I use hand forged Japanese knives for book work–I literally love my knives, and painstakingly preserve them from harm, and coddle them into doing very detailed work on objects of great value. I’m not a generational artisan, I learned the craft; it took years of study and uncountable creative flops!
H/E: You mention that after the colonization by the French, scholarship was discouraged and many began making crafts and jewelry. What sort of works did they begin creating and what happened to all of the manuscripts in the process?
SD: There was a transition into the tourist market – jewelers starting using steel instead of silver, making souvenir type boxes instead of book binding, etc. The manuscripts went into hiding.
H/E: What are the main challenges that you have faced in trying to preserve these ancient manuscripts?
SD: Paper conservation and book arts in general are very technical professions. There are few qualified technicians that are specialized in book conservation or restoration in this particular field of work. It takes ages of painstakingly detailed and risky practice. The inks are volatile; the paper is extremely unstable and vulnerable.
Like everything, it takes loads of funding and there are always other really important priorities in impoverished economies like those of Sub-Saharan Africa.
H/E: What do you find to be "magical" about this field of work?
SD: Book work saved my life – I’m a kind of overly analytical and have spent my life studying: I have two JDs, an MBA, and a couple of PhDs. One of my professors in France said that either we find you something to do other than think, or you are going to drive yourself and all of us NUTS!! He sent me to a medieval books conservator with a teeny tiny workshop behind one of the old books stores in the 6th arrondissement in Paris. I spent years of spare time learning and escaping my own mind there, with a very special binder in a workshop high above the garment district in NYC, and then later with an abominable binder monster in Seattle!
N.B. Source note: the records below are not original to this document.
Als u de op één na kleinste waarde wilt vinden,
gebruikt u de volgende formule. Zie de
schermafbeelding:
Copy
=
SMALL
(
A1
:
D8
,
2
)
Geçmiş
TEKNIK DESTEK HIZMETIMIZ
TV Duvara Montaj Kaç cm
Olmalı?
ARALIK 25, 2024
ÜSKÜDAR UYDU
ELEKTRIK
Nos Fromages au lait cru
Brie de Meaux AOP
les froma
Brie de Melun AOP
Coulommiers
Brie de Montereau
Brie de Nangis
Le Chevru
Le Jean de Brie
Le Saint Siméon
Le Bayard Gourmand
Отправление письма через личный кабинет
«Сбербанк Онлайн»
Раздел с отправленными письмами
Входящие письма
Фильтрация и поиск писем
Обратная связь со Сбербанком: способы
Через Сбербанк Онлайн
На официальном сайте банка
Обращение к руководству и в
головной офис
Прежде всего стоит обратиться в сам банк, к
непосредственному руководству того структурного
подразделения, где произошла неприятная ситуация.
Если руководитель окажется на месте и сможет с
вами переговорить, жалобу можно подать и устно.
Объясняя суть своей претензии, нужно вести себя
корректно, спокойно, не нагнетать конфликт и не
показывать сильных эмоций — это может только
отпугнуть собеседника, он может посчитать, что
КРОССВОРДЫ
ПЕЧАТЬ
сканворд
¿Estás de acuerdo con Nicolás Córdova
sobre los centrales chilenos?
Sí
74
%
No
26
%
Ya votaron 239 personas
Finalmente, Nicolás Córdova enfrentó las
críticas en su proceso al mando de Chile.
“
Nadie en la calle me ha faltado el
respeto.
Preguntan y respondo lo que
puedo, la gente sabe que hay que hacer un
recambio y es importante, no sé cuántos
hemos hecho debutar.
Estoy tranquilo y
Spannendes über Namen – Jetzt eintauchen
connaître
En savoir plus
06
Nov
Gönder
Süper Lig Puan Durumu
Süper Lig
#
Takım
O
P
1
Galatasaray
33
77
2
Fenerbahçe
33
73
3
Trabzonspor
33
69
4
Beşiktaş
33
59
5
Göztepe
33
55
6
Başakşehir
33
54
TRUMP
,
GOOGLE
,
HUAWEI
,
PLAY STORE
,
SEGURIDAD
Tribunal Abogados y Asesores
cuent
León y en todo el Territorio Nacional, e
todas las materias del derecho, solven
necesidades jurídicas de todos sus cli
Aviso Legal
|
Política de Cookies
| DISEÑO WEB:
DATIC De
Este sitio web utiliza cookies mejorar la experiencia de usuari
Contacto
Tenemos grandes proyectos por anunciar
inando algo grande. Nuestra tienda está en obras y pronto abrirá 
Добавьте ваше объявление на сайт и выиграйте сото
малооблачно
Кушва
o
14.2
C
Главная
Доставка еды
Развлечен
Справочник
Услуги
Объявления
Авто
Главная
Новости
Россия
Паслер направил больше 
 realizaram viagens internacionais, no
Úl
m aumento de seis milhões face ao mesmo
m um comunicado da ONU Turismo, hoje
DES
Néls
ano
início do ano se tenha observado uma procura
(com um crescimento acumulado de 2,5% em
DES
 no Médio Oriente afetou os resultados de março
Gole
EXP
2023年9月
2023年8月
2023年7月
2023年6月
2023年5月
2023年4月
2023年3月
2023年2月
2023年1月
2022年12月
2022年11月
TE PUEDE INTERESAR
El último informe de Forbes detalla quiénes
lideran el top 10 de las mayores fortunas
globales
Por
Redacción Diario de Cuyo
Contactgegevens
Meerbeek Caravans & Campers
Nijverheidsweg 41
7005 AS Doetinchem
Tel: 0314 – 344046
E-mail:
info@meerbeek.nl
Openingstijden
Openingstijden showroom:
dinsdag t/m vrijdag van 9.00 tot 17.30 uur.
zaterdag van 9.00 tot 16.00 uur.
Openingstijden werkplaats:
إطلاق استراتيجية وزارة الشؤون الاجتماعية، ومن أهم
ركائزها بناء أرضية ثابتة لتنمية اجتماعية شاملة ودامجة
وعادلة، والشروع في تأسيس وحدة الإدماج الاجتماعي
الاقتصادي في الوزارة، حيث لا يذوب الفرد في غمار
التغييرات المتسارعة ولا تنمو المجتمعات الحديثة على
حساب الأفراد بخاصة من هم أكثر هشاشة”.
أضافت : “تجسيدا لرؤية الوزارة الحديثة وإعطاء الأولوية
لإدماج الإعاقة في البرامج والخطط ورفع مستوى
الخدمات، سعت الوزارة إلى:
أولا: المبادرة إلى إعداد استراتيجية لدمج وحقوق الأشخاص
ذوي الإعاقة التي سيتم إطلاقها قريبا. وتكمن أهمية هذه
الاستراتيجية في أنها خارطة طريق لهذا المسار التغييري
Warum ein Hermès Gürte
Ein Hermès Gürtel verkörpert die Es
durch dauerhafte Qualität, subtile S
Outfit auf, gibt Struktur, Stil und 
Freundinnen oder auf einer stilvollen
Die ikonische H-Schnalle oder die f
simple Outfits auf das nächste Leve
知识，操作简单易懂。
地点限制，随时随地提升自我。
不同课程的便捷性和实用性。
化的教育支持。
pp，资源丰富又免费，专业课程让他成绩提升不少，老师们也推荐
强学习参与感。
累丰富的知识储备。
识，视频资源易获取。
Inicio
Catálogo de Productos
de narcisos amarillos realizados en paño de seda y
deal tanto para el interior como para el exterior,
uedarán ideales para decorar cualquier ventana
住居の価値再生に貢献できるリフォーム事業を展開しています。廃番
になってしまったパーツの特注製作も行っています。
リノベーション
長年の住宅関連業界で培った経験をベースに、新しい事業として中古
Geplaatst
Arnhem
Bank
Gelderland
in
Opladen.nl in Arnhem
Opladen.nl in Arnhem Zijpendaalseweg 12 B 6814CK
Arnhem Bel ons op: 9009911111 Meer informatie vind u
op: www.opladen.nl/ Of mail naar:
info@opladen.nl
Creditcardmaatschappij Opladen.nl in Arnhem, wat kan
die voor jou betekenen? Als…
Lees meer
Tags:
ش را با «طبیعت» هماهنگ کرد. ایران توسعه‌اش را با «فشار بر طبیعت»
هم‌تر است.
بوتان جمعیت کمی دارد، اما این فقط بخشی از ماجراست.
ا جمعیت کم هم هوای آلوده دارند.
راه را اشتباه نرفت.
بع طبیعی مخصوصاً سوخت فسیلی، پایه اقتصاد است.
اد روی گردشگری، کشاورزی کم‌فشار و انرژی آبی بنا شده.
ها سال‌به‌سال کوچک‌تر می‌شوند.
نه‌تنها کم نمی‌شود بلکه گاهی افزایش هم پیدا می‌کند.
H/E: Is the traditional trade of book binding being revived?
SD: YES! This is my satisfaction – seeing an ancient craft serving the scholarship again. A book is a combination of knowledge and the physical support for education. Without the conservation/restoration work, the Malian cultural identity can’t be passed on as many of the books in this body of work are in such a sorry physical state that they can’t even be digitized for virtual sharing.
H/E: What are some of your favorite manuscripts that have been preserved?
SD: I married into the Fulani. My very favorite are the epic poems “Kadyra,” which is translated from Fulbe into Arabic. I see my husband and my family in those poems. I feel the depth of their love of the land, nature, and the breadth of the spirit of man–‘wide as the savanna, deep as the deepest erg ….’ These are the same people who emigrated to the north of Nigeria and deep into the Sudan. I want those Fulani, who have somehow been separated from the expansive view of life and traditional generosity of spirit of the Malian Sahara, to renew their knowledge of these poems–to voyage anew in the wealth of the experience of their people. I want people everywhere who live small and constrained lives, who are ruled by limits instead of being challenged by limitlessness possibilities, to experience this scholarship and to gain intellectual and spiritual freedom by it.
H/E: What is your intention behind preserving these ancient manuscripts? What awareness do you want to spread?
SD: I want to protect the manuscripts, and keep the cultural heritage, the scholars, and the community of the books safe. This is global patrimony. Everyone in the world has the right to know of it and to use it for their personal and/or societal development. No one – for any reason – should destroy this knowledge or force it to stay in hiding.